In fact, as a way to transform the COVID-19 crisis in Haiti into an opportunity for the future, in particular, to prepare for the post-crisis period, UNESCO wants to initiate a constructive debate on the role of science and research in the service of sustainable development through advocacy for the production of knowledge, the promotion of research and the opening up of scientific data.
This series of Webinars, which takes gender issues into account in the debates, aims to highlight, throughout July, the role of academic and scientific actors in the scientific decision-making process, following the objectives set by UNESCO for societies to increase their capacity to mobilize local knowledge systems and create synergy with science to meet the challenges of sustainable development.
“Haiti facing the COVID-19 pandemic: open science and research at the service of the response”, this is the theme chosen for this series of exchanges and scientific debates which will involve political decision-makers, but mostly researchers, professors of universities, and academic partners. However, it targets the entire population in general, but in particular students, civil society, the media in their educational purpose, journalists, and all types of content producers.
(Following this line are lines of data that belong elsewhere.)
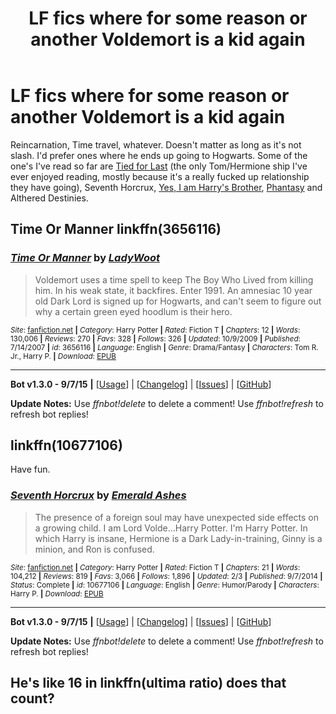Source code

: #+TITLE: LF fics where for some reason or another Voldemort is a kid again

* LF fics where for some reason or another Voldemort is a kid again
:PROPERTIES:
:Score: 2
:DateUnix: 1450247028.0
:DateShort: 2015-Dec-16
:FlairText: Request
:END:
Reincarnation, Time travel, whatever. Doesn't matter as long as it's not slash. I'd prefer ones where he ends up going to Hogwarts. Some of the one's I've read so far are [[https://www.fanfiction.net/s/6031176/1/Tied-for-Last][Tied for Last]] (the only Tom/Hermione ship I've ever enjoyed reading, mostly because it's a really fucked up relationship they have going), Seventh Horcrux, [[https://www.fanfiction.net/s/8192853/1/Yes-I-am-Harry-s-Brother][Yes, I am Harry's Brother]], [[https://www.fanfiction.net/s/9904603/1/Phantasy][Phantasy]] and Althered Destinies.


** Time Or Manner linkffn(3656116)
:PROPERTIES:
:Author: canaki17
:Score: 1
:DateUnix: 1450364260.0
:DateShort: 2015-Dec-17
:END:

*** [[http://www.fanfiction.net/s/3656116/1/][*/Time Or Manner/*]] by [[https://www.fanfiction.net/u/351537/LadyWoot][/LadyWoot/]]

#+begin_quote
  Voldemort uses a time spell to keep The Boy Who Lived from killing him. In his weak state, it backfires. Enter 1991. An amnesiac 10 year old Dark Lord is signed up for Hogwarts, and can't seem to figure out why a certain green eyed hoodlum is their hero.
#+end_quote

^{/Site/: [[http://www.fanfiction.net/][fanfiction.net]] *|* /Category/: Harry Potter *|* /Rated/: Fiction T *|* /Chapters/: 12 *|* /Words/: 130,006 *|* /Reviews/: 270 *|* /Favs/: 328 *|* /Follows/: 326 *|* /Updated/: 10/9/2009 *|* /Published/: 7/14/2007 *|* /id/: 3656116 *|* /Language/: English *|* /Genre/: Drama/Fantasy *|* /Characters/: Tom R. Jr., Harry P. *|* /Download/: [[http://www.p0ody-files.com/ff_to_ebook/mobile/makeEpub.php?id=3656116][EPUB]]}

--------------

*Bot v1.3.0 - 9/7/15* *|* [[[https://github.com/tusing/reddit-ffn-bot/wiki/Usage][Usage]]] | [[[https://github.com/tusing/reddit-ffn-bot/wiki/Changelog][Changelog]]] | [[[https://github.com/tusing/reddit-ffn-bot/issues/][Issues]]] | [[[https://github.com/tusing/reddit-ffn-bot/][GitHub]]]

*Update Notes:* Use /ffnbot!delete/ to delete a comment! Use /ffnbot!refresh/ to refresh bot replies!
:PROPERTIES:
:Author: FanfictionBot
:Score: 1
:DateUnix: 1450364436.0
:DateShort: 2015-Dec-17
:END:


** linkffn(10677106)

Have fun.
:PROPERTIES:
:Author: Kazeto
:Score: 0
:DateUnix: 1450267727.0
:DateShort: 2015-Dec-16
:END:

*** [[http://www.fanfiction.net/s/10677106/1/][*/Seventh Horcrux/*]] by [[https://www.fanfiction.net/u/4112736/Emerald-Ashes][/Emerald Ashes/]]

#+begin_quote
  The presence of a foreign soul may have unexpected side effects on a growing child. I am Lord Volde...Harry Potter. I'm Harry Potter. In which Harry is insane, Hermione is a Dark Lady-in-training, Ginny is a minion, and Ron is confused.
#+end_quote

^{/Site/: [[http://www.fanfiction.net/][fanfiction.net]] *|* /Category/: Harry Potter *|* /Rated/: Fiction T *|* /Chapters/: 21 *|* /Words/: 104,212 *|* /Reviews/: 819 *|* /Favs/: 3,066 *|* /Follows/: 1,896 *|* /Updated/: 2/3 *|* /Published/: 9/7/2014 *|* /Status/: Complete *|* /id/: 10677106 *|* /Language/: English *|* /Genre/: Humor/Parody *|* /Characters/: Harry P. *|* /Download/: [[http://www.p0ody-files.com/ff_to_ebook/mobile/makeEpub.php?id=10677106][EPUB]]}

--------------

*Bot v1.3.0 - 9/7/15* *|* [[[https://github.com/tusing/reddit-ffn-bot/wiki/Usage][Usage]]] | [[[https://github.com/tusing/reddit-ffn-bot/wiki/Changelog][Changelog]]] | [[[https://github.com/tusing/reddit-ffn-bot/issues/][Issues]]] | [[[https://github.com/tusing/reddit-ffn-bot/][GitHub]]]

*Update Notes:* Use /ffnbot!delete/ to delete a comment! Use /ffnbot!refresh/ to refresh bot replies!
:PROPERTIES:
:Author: FanfictionBot
:Score: 2
:DateUnix: 1450267747.0
:DateShort: 2015-Dec-16
:END:


** He's like 16 in linkffn(ultima ratio) does that count?
:PROPERTIES:
:Author: Manicial
:Score: 0
:DateUnix: 1450250568.0
:DateShort: 2015-Dec-16
:END:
The 5 planned sessions will address the sub-themes specific to the key orientations for the revitalization and use of natural sciences, applications, social and engineering in Haiti in the context of COVID-19, namely, food and nutritional security, the challenges of educational continuity, the role of information technologies (artificial intelligence), and above all, the economic impact of the pandemic in Haiti. These debates will be broadcast live on the pages of partner institutions as well as on UNESCO’s web platforms.